Extract clean, readable text from a single webpage.

**Parameters:**
- `url` (str): Target webpage URL
- `follow_pagination` (bool, optional): Follow rel="next" links (default: true)
- `pagination_limit` (int, optional): Max pagination depth (default: 3)
- `timeout` (float, optional): HTTP timeout in seconds (default: 10.0)
- `user_agent` (str, optional): Custom User-Agent header
- `regular_expressions` (list[str], optional): Regex patterns to filter text

**Returns:** Extracted text content as string.

### 4. `extractTextFromUrls`

Extract text from multiple webpages in batch.

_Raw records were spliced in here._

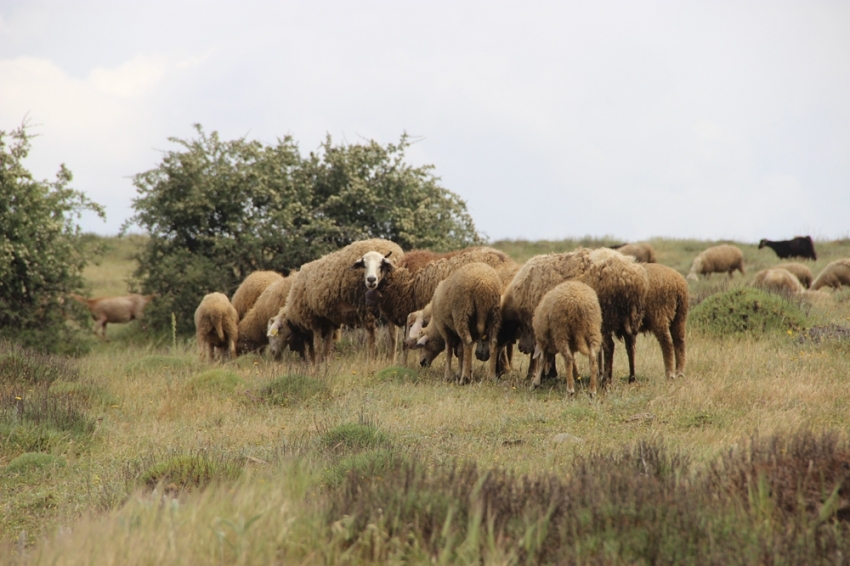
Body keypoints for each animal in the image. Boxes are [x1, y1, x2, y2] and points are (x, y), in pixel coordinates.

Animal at [500, 247, 644, 386]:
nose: (520, 348)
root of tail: (627, 276)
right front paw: (551, 374)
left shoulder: (541, 325)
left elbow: (543, 351)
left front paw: (539, 375)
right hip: (629, 317)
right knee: (630, 344)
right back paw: (632, 377)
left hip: (606, 318)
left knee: (610, 347)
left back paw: (606, 381)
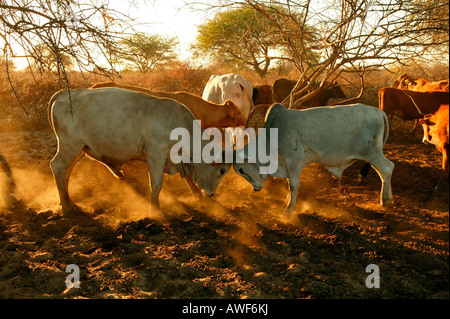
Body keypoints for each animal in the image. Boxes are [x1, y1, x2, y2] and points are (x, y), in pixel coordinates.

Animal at [234, 104, 396, 211]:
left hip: (371, 153)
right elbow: (289, 184)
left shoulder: (294, 161)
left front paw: (290, 207)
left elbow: (293, 184)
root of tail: (377, 111)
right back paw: (390, 197)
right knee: (384, 172)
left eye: (241, 170)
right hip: (372, 155)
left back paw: (384, 200)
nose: (255, 189)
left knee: (388, 168)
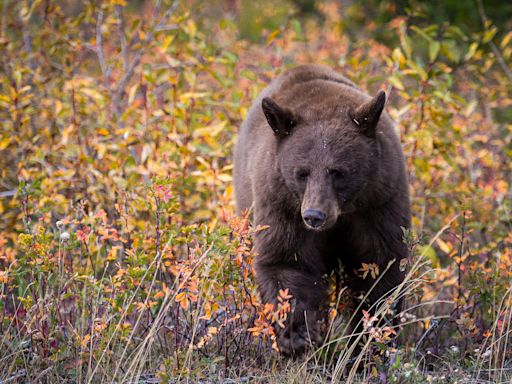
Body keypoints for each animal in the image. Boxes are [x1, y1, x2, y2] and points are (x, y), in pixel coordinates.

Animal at [234, 64, 410, 356]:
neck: (341, 216)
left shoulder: (379, 201)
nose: (314, 216)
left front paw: (371, 340)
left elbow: (380, 266)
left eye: (337, 172)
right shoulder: (281, 203)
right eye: (301, 173)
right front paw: (298, 336)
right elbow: (286, 261)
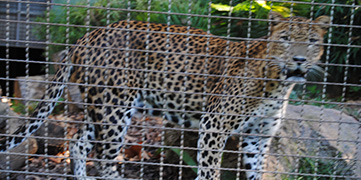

**Parameters:** Same as `extractTextFromUrl`, plus:
- `urls` (list[str]): List of target URLs

**Returns:** Combined text from all URLs, separated by double newlines.

## 🏗️ Project Structure

```
search-mcp/
├── searcher/
│   └── src/
│       ├── server.py              # MCP server entry point
│       ├── FetchPage/
│       │   └── fetchWeb.py        # Web content extraction
│       ├── WebSearch/
│       │   ├── baiduSearchTool.py # Baidu search implementation
│       │   └── SearchAgent.py     # AI agent definitions (legacy)
│       └── useAI2Search/
│           └── SearchAgent.py     # AI-powered search orchestration
├── tests/                         # Test files
├── pyproject.toml                # Project configuration
├── requirements.txt              # Dependencies
└── README.md                     # This file
```

## 🔧 Development

### Install Development Dependencies

```bash
uv pip install -e ".[dev]"
```

### Run Tests

```bash
pytest
```

### Code Formatting

```bash
# Format with black
black searcher/

# Lint with ruff
ruff check searcher/
```

## 📝 Configuration

### MCP Client Configuration Examples

**Minimal configuration:**
```json
{
  "mcpServers": {
    "search": {
      "command": "python",
      "args": ["server.py"],
      "cwd": "/path/to/search-mcp/searcher/src"
    }
  }
}
```

**With uv for dependency isolation:**
```json
{
  "mcpServers": {
    "search": {
      "command": "uv",
      "args": ["--directory", "/path/to/search-mcp/searcher/src", "run", "python", "server.py"]
    }
  }
}
```

## 🤝 Contributing

Contributions are welcome! Please feel free to submit a Pull Request.

1. Fork the repository
2. Create your feature branch (`git checkout -b feature/AmazingFeature`)
3. Commit your changes (`git commit -m 'Add some AmazingFeature'`)
4. Push to the branch (`git push origin feature/AmazingFeature`)
5. Open a Pull Request

## 📄 License

This project is licensed under the MIT License - see the [LICENSE](LICENSE) file for details.

## 🙏 Acknowledgments

- Built with [FastMCP](https://github.com/jlowin/fastmcp)
- AI models powered by [Agno](https://github.com/agno-agi/agno) and DashScope
- Search powered by [baidusearch](https://github.com/liuxingwt/baidusearch)
- Content extraction using [trafilatura](https://github.com/adbar/trafilatura)

## 📮 Contact

- GitHub: [@Vist233](https://github.com/Vist233)
- Repository: [Google-Search-Tool](https://github.com/Vist233/Google-Search-Tool)

## ⚠️ Disclaimer

This tool is for educational and research purposes. Please respect website terms of service and rate limits when scraping content.